Access Control — Vertical, Horizontal & Context-Dependent
What is Access Control?
Access control is the application of constraints on who or what is authorized to perform actions or access resources. In web applications it depends on three things:
- Authentication — confirms the user is who they say they are
- Session management — identifies which HTTP requests belong to that user
- Access control — determines whether the user is allowed to perform the action
Broken access controls are common and often critical. Design decisions are made by humans — the potential for errors is high.
Types of Access Control
1. Vertical Access Control
Restricts access based on privilege level:
| Role | Level | Permissions |
|---|---|---|
| Owner | High | Everything — settings, delete, manage users |
| Admin | Mid-High | Manage users and content, no ownership changes |
| Editor | Mid-Low | Create and edit content, no user management |
| Viewer | Low | Read only |
Attack — Vertical Privilege Escalation:
Attacker is logged in as a viewer.

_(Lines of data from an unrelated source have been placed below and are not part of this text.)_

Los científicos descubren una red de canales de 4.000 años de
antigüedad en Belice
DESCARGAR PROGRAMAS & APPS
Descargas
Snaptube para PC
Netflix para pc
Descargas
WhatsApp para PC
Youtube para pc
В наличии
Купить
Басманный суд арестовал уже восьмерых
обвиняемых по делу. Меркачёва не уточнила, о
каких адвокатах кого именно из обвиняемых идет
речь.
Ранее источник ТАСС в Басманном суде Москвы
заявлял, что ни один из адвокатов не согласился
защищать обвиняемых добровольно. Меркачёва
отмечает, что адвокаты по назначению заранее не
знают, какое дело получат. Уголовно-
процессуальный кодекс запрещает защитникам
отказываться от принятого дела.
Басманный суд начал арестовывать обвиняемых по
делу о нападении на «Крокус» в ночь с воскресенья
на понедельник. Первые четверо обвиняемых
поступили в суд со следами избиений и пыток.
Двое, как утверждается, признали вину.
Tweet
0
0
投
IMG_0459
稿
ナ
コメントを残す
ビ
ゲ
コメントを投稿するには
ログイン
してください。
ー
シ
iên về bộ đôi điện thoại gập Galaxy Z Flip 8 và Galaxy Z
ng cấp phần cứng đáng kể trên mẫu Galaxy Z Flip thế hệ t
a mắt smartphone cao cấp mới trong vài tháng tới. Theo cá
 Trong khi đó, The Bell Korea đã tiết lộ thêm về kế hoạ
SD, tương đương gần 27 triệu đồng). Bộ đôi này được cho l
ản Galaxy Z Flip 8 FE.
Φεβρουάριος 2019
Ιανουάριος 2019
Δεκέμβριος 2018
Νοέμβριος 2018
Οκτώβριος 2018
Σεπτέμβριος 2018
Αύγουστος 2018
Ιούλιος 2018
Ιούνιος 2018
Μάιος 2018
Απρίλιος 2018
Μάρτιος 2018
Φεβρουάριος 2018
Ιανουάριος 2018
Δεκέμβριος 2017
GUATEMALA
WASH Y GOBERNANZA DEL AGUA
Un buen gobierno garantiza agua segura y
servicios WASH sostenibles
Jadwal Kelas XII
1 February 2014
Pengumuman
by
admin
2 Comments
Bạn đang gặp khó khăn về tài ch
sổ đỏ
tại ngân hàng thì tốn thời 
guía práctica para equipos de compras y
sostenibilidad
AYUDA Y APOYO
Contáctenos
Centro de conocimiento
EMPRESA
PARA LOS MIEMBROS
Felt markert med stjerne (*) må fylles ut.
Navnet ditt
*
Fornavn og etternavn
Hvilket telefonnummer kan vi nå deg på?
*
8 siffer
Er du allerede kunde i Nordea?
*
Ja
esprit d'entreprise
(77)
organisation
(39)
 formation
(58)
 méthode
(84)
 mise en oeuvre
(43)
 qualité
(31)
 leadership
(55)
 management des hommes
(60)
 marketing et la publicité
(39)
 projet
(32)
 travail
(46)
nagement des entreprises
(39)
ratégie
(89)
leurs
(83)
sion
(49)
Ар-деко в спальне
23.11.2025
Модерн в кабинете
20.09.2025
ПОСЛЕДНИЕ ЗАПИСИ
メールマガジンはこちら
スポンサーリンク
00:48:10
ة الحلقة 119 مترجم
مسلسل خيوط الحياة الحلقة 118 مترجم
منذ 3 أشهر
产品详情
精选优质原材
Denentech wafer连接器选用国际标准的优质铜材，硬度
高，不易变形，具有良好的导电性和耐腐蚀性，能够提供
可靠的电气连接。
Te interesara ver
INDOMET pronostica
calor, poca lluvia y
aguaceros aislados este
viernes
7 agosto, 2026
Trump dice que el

They observe an admin endpoint in network traffic:
POST /admin/updateUser
Body: {"user_id": 12, "role": "editor"}
They replay it with their own payload:
POST /admin/updateUser
Body: {"user_id": 1, "role": "admin"}
The backend checks authentication but not role. Returns 200 OK. Viewer is now admin.
Impact: Low-privilege users performing admin-level operations — role changes, user management, content deletion.
2. Horizontal Access Control
Prevents users with the same privilege level from accessing each other’s data. A failure here = horizontal privilege escalation.
Attack:
User A loads their own profile:
GET /user/profile?id=10
They modify the ID:
GET /user/profile?id=11
The backend doesn’t check ownership — returns User B’s data:
{"username": "userB", "email": "userb@example.com"}
Impact: PII leakage, user-to-user attacks, account takeover if write actions are also unprotected.
3. Context-Dependent Access Control
Restricts actions based on state, workflow, or sequence — even if the user has permission, the action must happen in the correct context.
Examples:
- Must create a draft before submitting it
- Must verify email before enabling features
- Must add item to cart before checkout
Attack:
Normal workflow:
1. POST /content/createDraft
2. POST /content/submitDraft
Attacker skips step 1 and calls directly:
POST /content/submitDraft
Server doesn’t verify whether a draft exists, whether it belongs to the user, or whether the sequence was followed. Returns 200 OK.
Impact: Business logic bypass, invalid submissions, abuse of features, inconsistent system states.